Top of DATA LISTING

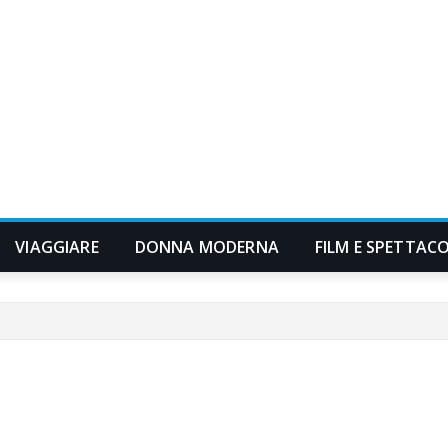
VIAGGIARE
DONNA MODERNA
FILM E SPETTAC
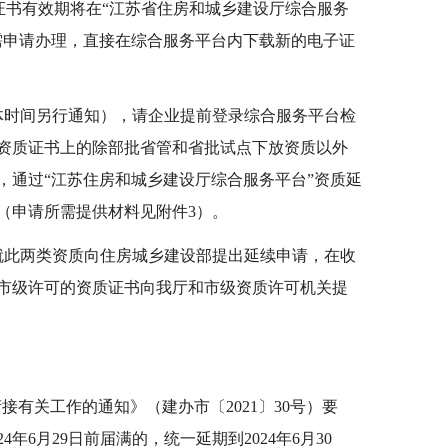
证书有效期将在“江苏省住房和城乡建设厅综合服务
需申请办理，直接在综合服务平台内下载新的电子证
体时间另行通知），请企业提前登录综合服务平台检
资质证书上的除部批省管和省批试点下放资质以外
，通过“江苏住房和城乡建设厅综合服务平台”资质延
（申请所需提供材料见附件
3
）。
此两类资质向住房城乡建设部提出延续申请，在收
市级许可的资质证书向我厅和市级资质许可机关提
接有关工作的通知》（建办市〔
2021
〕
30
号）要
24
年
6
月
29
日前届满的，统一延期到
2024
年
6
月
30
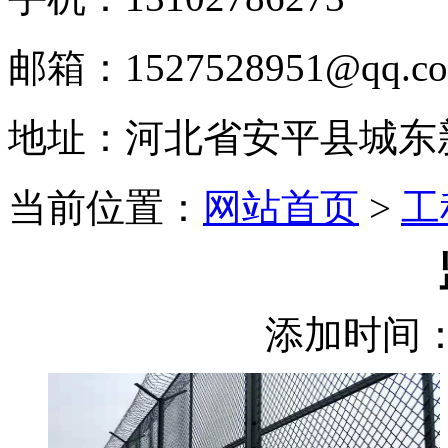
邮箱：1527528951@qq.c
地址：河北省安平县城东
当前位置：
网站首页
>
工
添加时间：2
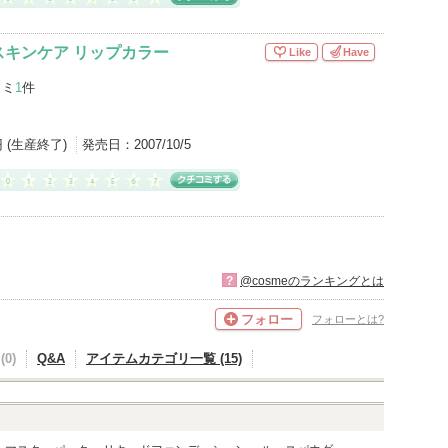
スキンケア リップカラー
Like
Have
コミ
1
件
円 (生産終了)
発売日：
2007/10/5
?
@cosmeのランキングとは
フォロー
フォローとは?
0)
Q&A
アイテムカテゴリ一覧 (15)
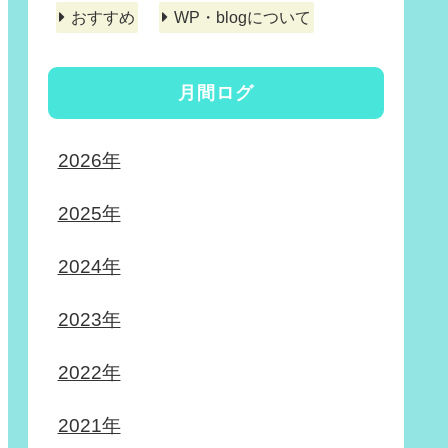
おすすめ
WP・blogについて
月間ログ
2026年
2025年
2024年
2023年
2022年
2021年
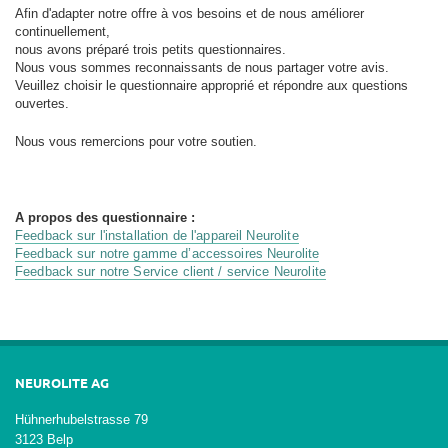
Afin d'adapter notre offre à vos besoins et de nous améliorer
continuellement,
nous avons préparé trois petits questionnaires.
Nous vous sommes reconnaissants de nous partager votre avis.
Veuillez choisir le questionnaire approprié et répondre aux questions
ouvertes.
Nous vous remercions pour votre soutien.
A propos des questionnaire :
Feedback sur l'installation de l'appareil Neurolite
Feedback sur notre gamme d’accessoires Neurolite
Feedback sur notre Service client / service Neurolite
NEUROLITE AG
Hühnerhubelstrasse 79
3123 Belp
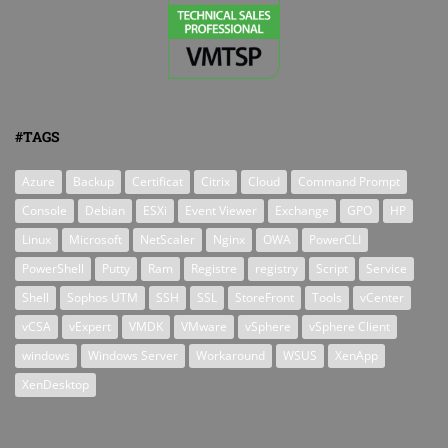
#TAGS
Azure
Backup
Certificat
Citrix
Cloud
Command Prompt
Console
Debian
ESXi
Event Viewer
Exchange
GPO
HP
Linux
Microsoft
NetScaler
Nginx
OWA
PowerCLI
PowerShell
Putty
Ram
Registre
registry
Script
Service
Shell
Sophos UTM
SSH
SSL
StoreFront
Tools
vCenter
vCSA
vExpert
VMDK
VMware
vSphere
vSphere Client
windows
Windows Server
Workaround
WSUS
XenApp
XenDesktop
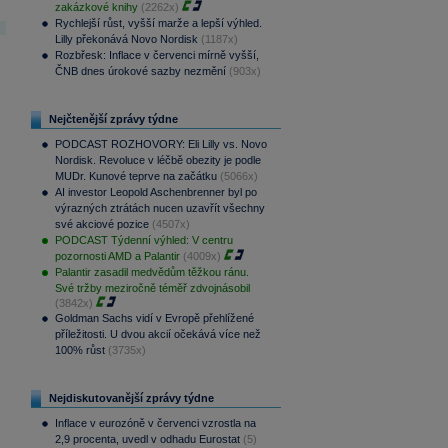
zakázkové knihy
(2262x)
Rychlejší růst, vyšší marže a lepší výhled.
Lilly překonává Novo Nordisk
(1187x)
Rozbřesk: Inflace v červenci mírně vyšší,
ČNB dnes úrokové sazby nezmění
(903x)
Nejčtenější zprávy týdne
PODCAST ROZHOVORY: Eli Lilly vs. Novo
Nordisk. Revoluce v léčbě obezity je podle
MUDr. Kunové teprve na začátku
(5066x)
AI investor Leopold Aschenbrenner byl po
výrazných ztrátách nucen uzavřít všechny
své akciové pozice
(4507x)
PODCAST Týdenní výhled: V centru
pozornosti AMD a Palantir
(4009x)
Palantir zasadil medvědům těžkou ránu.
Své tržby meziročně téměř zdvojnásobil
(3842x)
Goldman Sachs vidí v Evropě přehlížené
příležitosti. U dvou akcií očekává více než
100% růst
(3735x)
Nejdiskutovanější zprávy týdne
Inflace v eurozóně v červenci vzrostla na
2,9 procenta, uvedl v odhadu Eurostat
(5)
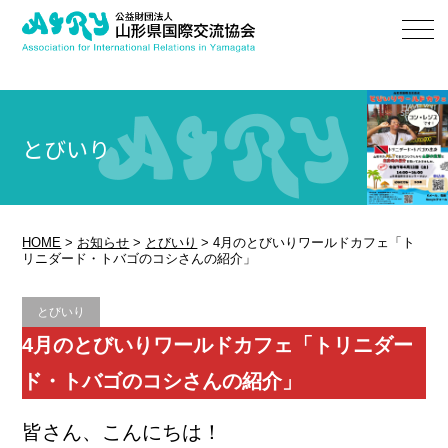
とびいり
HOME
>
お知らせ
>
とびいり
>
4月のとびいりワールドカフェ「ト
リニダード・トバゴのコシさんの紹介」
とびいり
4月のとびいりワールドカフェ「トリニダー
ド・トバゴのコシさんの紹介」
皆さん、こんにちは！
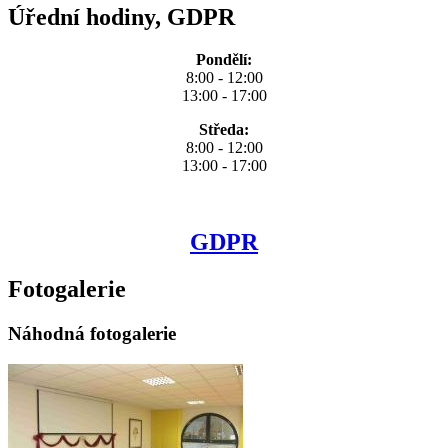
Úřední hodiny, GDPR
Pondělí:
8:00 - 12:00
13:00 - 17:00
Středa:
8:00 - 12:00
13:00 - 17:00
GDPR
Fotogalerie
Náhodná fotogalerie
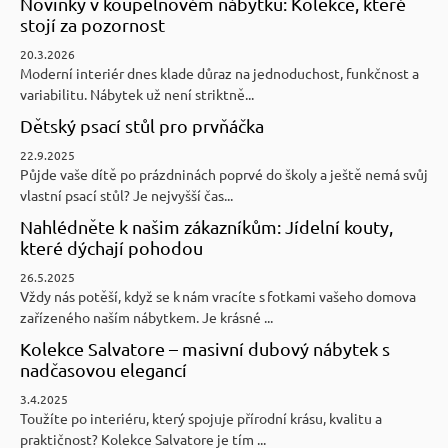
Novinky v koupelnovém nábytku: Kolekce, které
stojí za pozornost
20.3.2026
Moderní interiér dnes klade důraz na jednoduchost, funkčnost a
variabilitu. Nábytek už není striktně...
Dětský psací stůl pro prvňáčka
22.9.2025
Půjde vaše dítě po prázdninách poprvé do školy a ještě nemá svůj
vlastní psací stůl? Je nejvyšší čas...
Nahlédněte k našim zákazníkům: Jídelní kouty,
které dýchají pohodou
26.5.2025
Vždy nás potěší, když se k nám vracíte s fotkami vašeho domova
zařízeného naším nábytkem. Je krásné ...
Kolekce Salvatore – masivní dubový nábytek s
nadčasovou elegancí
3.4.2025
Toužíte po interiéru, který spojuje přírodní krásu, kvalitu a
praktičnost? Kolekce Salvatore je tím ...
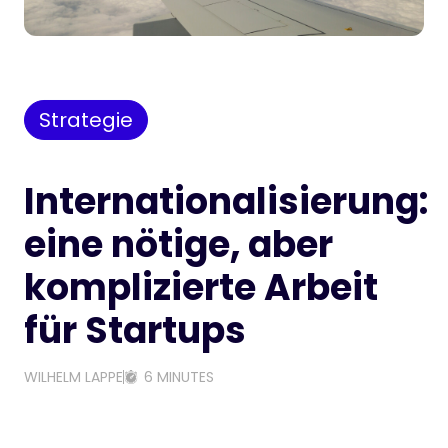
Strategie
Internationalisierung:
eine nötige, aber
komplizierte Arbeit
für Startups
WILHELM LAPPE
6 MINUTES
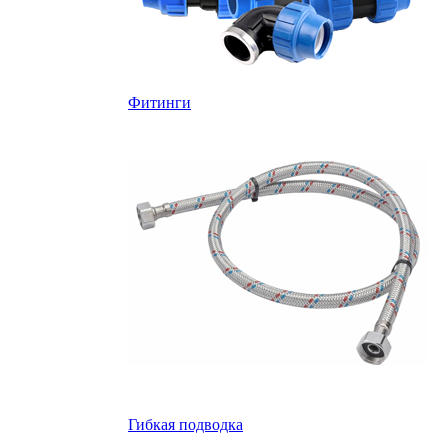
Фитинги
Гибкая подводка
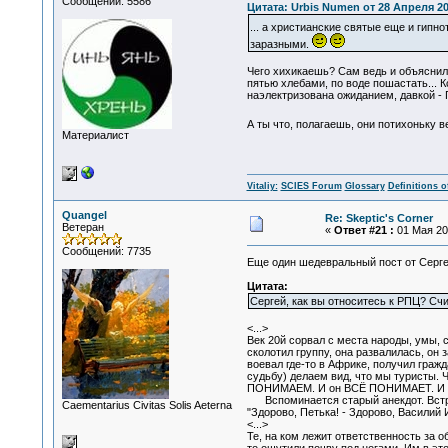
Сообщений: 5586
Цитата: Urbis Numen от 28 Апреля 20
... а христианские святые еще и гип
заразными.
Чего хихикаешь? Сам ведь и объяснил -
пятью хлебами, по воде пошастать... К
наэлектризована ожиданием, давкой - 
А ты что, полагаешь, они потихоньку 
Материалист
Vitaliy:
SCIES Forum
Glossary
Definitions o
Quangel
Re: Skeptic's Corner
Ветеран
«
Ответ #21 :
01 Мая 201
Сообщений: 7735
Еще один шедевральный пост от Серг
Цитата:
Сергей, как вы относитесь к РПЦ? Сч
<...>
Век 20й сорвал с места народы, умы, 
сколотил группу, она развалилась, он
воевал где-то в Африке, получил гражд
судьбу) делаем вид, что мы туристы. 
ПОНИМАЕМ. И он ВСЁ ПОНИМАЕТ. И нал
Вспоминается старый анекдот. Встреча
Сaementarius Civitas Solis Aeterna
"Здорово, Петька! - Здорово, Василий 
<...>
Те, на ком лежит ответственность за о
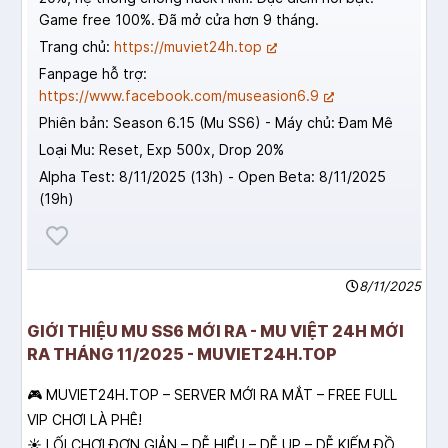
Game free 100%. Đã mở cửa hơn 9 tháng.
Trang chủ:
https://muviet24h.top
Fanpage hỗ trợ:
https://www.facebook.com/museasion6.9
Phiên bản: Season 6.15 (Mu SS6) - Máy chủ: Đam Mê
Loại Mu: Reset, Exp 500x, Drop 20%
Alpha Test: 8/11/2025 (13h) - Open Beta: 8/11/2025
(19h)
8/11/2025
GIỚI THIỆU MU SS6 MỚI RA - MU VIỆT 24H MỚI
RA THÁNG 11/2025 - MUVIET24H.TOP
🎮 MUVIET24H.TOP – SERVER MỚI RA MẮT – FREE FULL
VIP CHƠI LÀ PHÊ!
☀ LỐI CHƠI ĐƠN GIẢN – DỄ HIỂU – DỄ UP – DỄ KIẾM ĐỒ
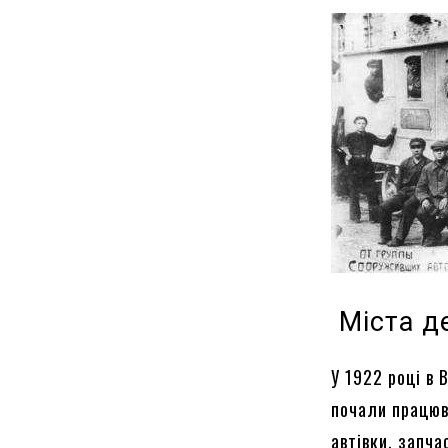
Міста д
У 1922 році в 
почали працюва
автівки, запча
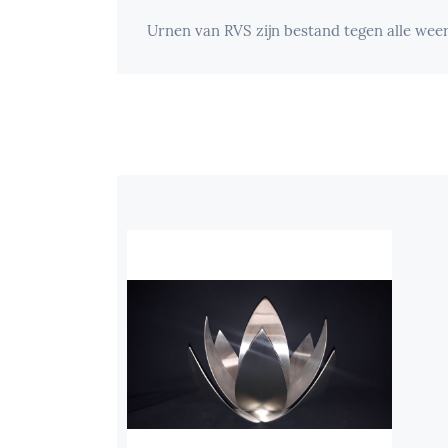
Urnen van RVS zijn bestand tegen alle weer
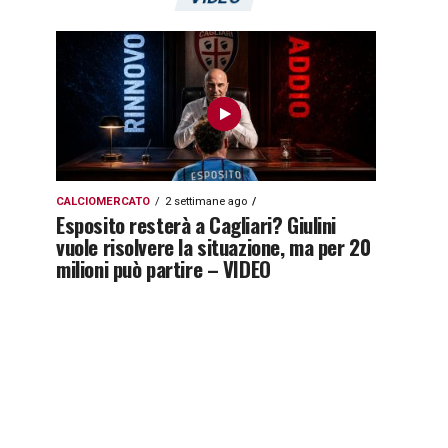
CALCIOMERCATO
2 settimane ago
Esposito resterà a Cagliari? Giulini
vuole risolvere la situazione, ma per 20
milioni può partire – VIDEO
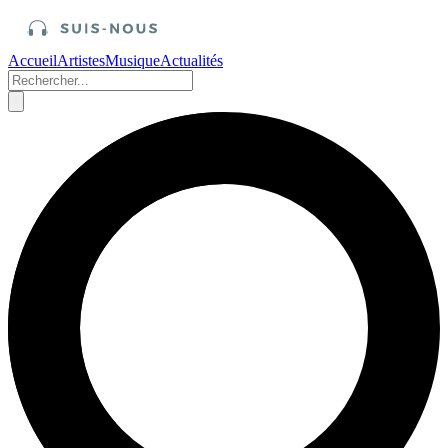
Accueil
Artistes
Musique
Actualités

Bottom of DATA LISTING

EXERCISE DETAILS:
How many lines in the rows above contain the word "které", counting only matches with the same capitalization? Reply with the number alone.

RESPONSE TO THE EXERCISE:
2